FWIW initial cloning went fine for me and was not way too long (5 minutes):

(dev3) 2 10998.....................................:Tue 01 Oct 2024 09:25:08 PM EDT:.
smaug:/mnt/btrfs/datasets/datalad/crawl-misc/hbn
$> git clone https://github.com/ReproBrainChart/HBN_CPAC
Cloning into 'HBN_CPAC'...
remote: Enumerating objects: 9974692, done.
remote: Counting objects: 100% (2729/2729), done.
remote: Compressing objects: 100% (882/882), done.
remote: Total 9974692 (delta 773), reused 2625 (delta 672), pack-reused 9971963 (from 1)
Receiving objects: 100% (9974692/9974692), 1.03 GiB | 24.52 MiB/s, done.
Resolving deltas: 100% (151303/151303), done.
Updating files: 100% (4110998/4110998), done.
git clone https://github.com/ReproBrainChart/HBN_CPAC  121.75s user 120.73s system 76% cpu 5:15.44 total

but then getting an individual file was more “involved”

$> git annex find --not --in here | head -n 1 | xargs git annex get
  Remote origin not usable by git-annex; setting annex-ignore
  https://github.com/ReproBrainChart/HBN_CPAC/config download failed: Not Found
git-annex: <stdout>: hFlush: resource vanished (Broken pipe)
get cpac_RBCv0/sub-NDARAA075AMK/ses-HBNsiteSI/anat/sub-NDARAA075AMK_ses-HBNsiteSI_desc-brain_mask.json (from fcp-indi...) (scanning for annexed files...)
...
get cpac_RBCv0/sub-NDARAA075AMK/ses-HBNsiteSI/anat/sub-NDARAA075AMK_ses-HBNsiteSI_desc-brain_mask.json (from fcp-indi...) (scanning for annexed files...)
ok
(recording state in git...)
git annex find --not --in here  28.83s user 16.07s system 60% cpu 1:14.09 total
head -n 1  0.00s user 0.00s system 0% cpu 1:14.07 total
xargs git annex get  924.98s user 1110.91s system 52% cpu 1:04:25.98 total

so over an hour but succeeded just fine. Which file did you try to get and what error/output you received?

FWIW, subsequent annex get was much more speedier albeit still long (due to that exuberant size of the repo).

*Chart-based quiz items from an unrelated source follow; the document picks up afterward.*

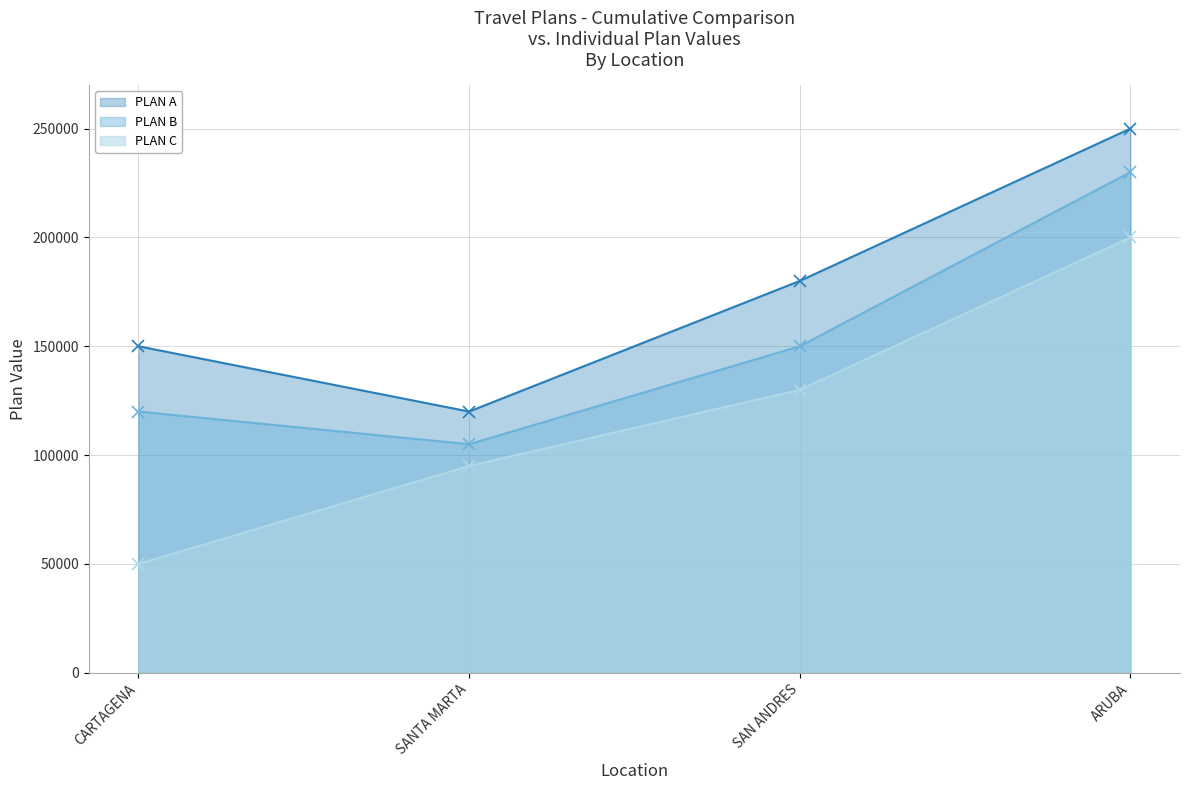

Where is PLAN C nearest to the value 125000?

SAN ANDRES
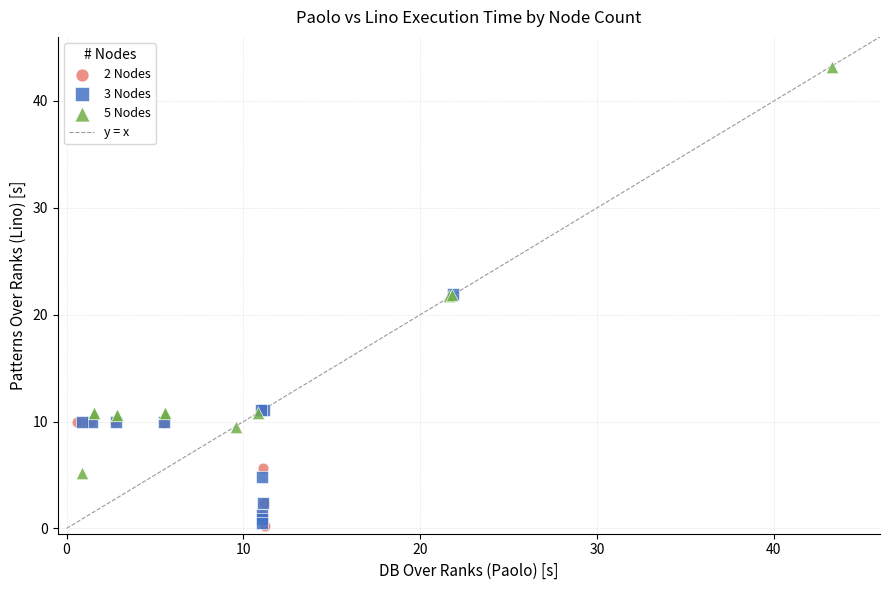

Which series reaches the maximum Y coordinate?

5 Nodes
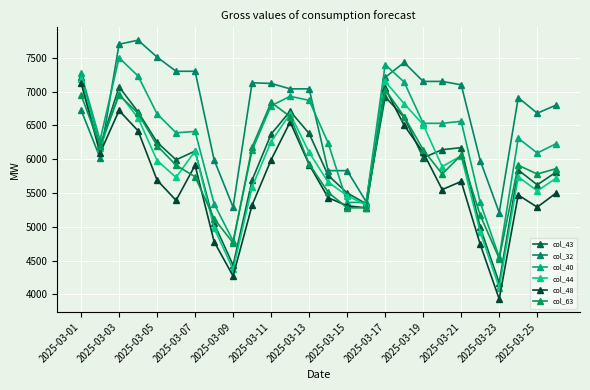

What is the label of the 26th point from the right?

2025-03-01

Emily_Vol · October 3, 2024, 3:57pm

Thank you!

Cloning took longer for me, but it seems to have worked (output is the same as above). But when I run the exact command (git annex find --not --in here | head -n 1 | xargs git annex get), I get no output. Same issue when I just try to use git annex get. Any ideas?

yarikoptic · October 3, 2024, 6:29pm

“no output” as

A: it exits without output and exit code Y
B: it “works” for a while without outputting anything and you give up on waiting after X hours?

Emily_Vol · October 3, 2024, 7:30pm

It exists without output, exit code is 0

yarikoptic · October 4, 2024, 12:54am

that is interesting. If you run

git annex find --not --in here | head -n 1

alone and there is no output it would mean that annex thinks (and may be right?) that all files are already present locally?? if that is not true, just run

git annex --debug find --not --in here

and share what it says - might point to culprit but then also check git annex version since it better be recentish if we are getting this deep.

Will you be at SfN? then may be we could troubleshoot interactively together. You can find me at DANDI booth most of the time.